At the time, I did not realize that having NYPD officers patrol the hallways of my predominantly minority middle school was an extension of racism, nor did I realize that the homophobic slurs I encountered from my peers was a manifestation of toxic (and deadly) masculinity. I knew they were inherently wrong, but I wasn’t able to properly contextualize and analyze those experiences until many years later.
Being a college student at a seemingly progressive institution, I became equipped with the language needed to verbalize the systematic obstacles marginalized people experience. Whether it was because of the articles I read for class and the discussions that followed, or because of the conversations with my peers outside of the classroom, I gained the ability to have the same conversations that seemed inconceivable just a few years ago. It wasn’t until my sophomore year in college that I began to parse through the problematic aspects of my level of access to information and education.
What I describe as the ability to identify and unpack social issues dealing with identity and systems of oppression, others sum up as being “woke.” I never use the term and I typically avoid labelling anyone else as such because I believe it fundamentally misses the point.
“Wokeness,” much like allyship, confers a status of enlightenment for people to aspire to; it implies that as long as you check items off of a list, you’ve leveled up to the next stage of being a progressive. It neglects the fact that dissecting and dismantling these systems is a journey with a destination that many of us may never reach in our lifetimes. In short, it places more importance on theory over praxis. Being “woke” is a self-aggrandizing label that prioritizes reciting quotes by radical activists over doing actual social justice work.

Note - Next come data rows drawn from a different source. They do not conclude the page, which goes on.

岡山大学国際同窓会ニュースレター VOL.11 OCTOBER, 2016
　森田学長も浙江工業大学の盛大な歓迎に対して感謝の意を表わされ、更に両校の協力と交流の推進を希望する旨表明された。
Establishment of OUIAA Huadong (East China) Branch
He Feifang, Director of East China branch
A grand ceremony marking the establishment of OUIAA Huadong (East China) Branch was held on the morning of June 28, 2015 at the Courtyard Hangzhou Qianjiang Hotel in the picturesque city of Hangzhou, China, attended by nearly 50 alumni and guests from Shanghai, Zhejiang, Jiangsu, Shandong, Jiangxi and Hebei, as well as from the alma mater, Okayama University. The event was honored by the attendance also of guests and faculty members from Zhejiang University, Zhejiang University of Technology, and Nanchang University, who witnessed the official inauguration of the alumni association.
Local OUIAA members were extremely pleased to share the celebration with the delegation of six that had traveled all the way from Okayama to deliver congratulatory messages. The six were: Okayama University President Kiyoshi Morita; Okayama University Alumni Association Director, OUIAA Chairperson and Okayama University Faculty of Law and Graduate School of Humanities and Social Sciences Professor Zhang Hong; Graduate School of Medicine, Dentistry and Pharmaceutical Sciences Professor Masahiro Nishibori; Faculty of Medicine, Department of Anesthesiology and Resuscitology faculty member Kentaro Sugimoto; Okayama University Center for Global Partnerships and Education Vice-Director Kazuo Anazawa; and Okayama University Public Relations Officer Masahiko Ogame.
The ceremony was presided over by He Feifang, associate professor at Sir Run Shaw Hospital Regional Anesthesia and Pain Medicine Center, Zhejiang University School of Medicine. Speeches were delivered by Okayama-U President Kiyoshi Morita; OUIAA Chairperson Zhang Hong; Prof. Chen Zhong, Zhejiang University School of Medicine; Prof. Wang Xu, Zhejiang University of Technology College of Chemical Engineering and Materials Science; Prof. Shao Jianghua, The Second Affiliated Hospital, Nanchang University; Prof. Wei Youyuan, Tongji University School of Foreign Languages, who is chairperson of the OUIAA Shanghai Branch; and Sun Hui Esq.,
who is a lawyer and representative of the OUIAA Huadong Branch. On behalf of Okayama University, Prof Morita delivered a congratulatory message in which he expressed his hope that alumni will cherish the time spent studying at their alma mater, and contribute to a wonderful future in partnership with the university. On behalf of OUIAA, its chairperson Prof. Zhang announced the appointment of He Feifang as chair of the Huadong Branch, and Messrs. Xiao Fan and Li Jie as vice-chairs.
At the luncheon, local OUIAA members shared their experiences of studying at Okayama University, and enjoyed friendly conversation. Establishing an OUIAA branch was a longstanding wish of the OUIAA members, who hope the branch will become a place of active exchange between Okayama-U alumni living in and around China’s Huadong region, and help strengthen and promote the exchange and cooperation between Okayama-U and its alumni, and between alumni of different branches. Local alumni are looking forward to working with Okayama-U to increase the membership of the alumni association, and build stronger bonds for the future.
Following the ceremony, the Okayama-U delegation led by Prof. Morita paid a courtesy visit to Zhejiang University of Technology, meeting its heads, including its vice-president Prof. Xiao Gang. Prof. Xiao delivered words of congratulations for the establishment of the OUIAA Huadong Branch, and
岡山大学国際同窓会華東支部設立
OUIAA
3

Now don’t get me wrong; it is difficult to put into practice what we cannot clearly think through and verbalize. But over the last three years, I have watched my peers (and myself) participate in competitions to prove who knows the most about social issues without realizing the irony of it all: While we sit inside these ivory towers debating who is the most “woke,” we are only here because our privilege allows us to be; that once the semester ends and we put our sociology books down, many of us will resume living our lives unburdened by the very systematic issues we spent an entire semester proving we know the most about. The ideas cultivated, fraught as they may be, are undoubtedly important, but so is the application of those ideas once everything is said and done.
There are certainly those who routinely speak out about these issues and are also the ones most impacted by them. But the culture we have fostered in progressive circles, particularly on college campuses, reeks of entitlement and elitism. While it is critical for us to continue to use the access we have to expand our minds in ways we may not have imagined, we have to deflate our egos and stop the arrogant competitions. After all, the people fending for their lives because of these violent systems need more than just inaccessible theories filtered through academic institutions; they need practical solutions.